Given entries:
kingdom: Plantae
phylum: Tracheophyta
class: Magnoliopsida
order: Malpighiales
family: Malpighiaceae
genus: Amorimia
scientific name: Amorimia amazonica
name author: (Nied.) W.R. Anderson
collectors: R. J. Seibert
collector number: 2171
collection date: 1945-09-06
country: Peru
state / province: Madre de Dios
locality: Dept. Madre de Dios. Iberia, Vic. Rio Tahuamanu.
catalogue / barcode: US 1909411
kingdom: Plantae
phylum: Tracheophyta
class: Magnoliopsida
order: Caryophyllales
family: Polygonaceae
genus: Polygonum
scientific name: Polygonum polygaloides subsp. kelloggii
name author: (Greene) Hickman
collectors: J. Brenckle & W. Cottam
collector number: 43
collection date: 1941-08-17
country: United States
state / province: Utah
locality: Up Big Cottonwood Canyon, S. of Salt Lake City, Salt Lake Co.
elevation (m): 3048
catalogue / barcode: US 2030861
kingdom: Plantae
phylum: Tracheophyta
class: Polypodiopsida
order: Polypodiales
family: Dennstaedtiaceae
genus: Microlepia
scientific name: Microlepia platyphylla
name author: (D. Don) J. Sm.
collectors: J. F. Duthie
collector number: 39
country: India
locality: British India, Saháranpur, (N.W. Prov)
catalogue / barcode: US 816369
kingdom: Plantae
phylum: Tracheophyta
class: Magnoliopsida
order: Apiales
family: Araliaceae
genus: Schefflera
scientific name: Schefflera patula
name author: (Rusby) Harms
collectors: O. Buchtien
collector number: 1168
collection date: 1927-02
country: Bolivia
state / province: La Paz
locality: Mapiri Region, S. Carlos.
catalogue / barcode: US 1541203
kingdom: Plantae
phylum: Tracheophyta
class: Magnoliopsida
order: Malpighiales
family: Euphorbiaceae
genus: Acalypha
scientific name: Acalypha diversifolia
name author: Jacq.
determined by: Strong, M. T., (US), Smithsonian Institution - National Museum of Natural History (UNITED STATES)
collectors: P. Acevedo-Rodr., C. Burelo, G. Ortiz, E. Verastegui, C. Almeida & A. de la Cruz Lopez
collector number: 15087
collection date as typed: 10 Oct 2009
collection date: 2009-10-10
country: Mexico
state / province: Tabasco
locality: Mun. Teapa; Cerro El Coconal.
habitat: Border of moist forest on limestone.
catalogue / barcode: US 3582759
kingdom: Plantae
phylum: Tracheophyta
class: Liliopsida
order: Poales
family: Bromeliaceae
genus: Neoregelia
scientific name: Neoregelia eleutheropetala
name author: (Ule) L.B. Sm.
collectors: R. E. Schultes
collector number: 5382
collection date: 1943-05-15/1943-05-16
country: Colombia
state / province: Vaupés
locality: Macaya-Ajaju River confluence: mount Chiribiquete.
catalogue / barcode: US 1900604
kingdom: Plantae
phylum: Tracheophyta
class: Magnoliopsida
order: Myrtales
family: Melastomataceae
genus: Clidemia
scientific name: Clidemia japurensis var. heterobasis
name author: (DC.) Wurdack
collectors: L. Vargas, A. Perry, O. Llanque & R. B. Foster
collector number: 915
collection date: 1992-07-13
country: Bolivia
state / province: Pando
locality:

Exercise aim: Reproduce every line of the items above verbatim, without changing a single character.

Exercise response:
kingdom: Plantae
phylum: Tracheophyta
class: Magnoliopsida
order: Malpighiales
family: Malpighiaceae
genus: Amorimia
scientific name: Amorimia amazonica
name author: (Nied.) W.R. Anderson
collectors: R. J. Seibert
collector number: 2171
collection date: 1945-09-06
country: Peru
state / province: Madre de Dios
locality: Dept. Madre de Dios. Iberia, Vic. Rio Tahuamanu.
catalogue / barcode: US 1909411
kingdom: Plantae
phylum: Tracheophyta
class: Magnoliopsida
order: Caryophyllales
family: Polygonaceae
genus: Polygonum
scientific name: Polygonum polygaloides subsp. kelloggii
name author: (Greene) Hickman
collectors: J. Brenckle & W. Cottam
collector number: 43
collection date: 1941-08-17
country: United States
state / province: Utah
locality: Up Big Cottonwood Canyon, S. of Salt Lake City, Salt Lake Co.
elevation (m): 3048
catalogue / barcode: US 2030861
kingdom: Plantae
phylum: Tracheophyta
class: Polypodiopsida
order: Polypodiales
family: Dennstaedtiaceae
genus: Microlepia
scientific name: Microlepia platyphylla
name author: (D. Don) J. Sm.
collectors: J. F. Duthie
collector number: 39
country: India
locality: British India, Saháranpur, (N.W. Prov)
catalogue / barcode: US 816369
kingdom: Plantae
phylum: Tracheophyta
class: Magnoliopsida
order: Apiales
family: Araliaceae
genus: Schefflera
scientific name: Schefflera patula
name author: (Rusby) Harms
collectors: O. Buchtien
collector number: 1168
collection date: 1927-02
country: Bolivia
state / province: La Paz
locality: Mapiri Region, S. Carlos.
catalogue / barcode: US 1541203
kingdom: Plantae
phylum: Tracheophyta
class: Magnoliopsida
order: Malpighiales
family: Euphorbiaceae
genus: Acalypha
scientific name: Acalypha diversifolia
name author: Jacq.
determined by: Strong, M. T., (US), Smithsonian Institution - National Museum of Natural History (UNITED STATES)
collectors: P. Acevedo-Rodr., C. Burelo, G. Ortiz, E. Verastegui, C. Almeida & A. de la Cruz Lopez
collector number: 15087
collection date as typed: 10 Oct 2009
collection date: 2009-10-10
country: Mexico
state / province: Tabasco
locality: Mun. Teapa; Cerro El Coconal.
habitat: Border of moist forest on limestone.
catalogue / barcode: US 3582759
kingdom: Plantae
phylum: Tracheophyta
class: Liliopsida
order: Poales
family: Bromeliaceae
genus: Neoregelia
scientific name: Neoregelia eleutheropetala
name author: (Ule) L.B. Sm.
collectors: R. E. Schultes
collector number: 5382
collection date: 1943-05-15/1943-05-16
country: Colombia
state / province: Vaupés
locality: Macaya-Ajaju River confluence: mount Chiribiquete.
catalogue / barcode: US 1900604
kingdom: Plantae
phylum: Tracheophyta
class: Magnoliopsida
order: Myrtales
family: Melastomataceae
genus: Clidemia
scientific name: Clidemia japurensis var. heterobasis
name author: (DC.) Wurdack
collectors: L. Vargas, A. Perry, O. Llanque & R. B. Foster
collector number: 915
collection date: 1992-07-13
country: Bolivia
state / province: Pando
locality:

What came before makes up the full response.